---- Records to process

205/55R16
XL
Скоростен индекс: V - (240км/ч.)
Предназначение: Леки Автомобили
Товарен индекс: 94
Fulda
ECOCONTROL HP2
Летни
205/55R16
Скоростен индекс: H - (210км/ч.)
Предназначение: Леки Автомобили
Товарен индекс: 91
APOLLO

--------

Your task =
Write out all of the records once more, exactly.

Answer to the exercise =
205/55R16
XL
Скоростен индекс: V - (240км/ч.)
Предназначение: Леки Автомобили
Товарен индекс: 94
Fulda
ECOCONTROL HP2
Летни
205/55R16
Скоростен индекс: H - (210км/ч.)
Предназначение: Леки Автомобили
Товарен индекс: 91
APOLLO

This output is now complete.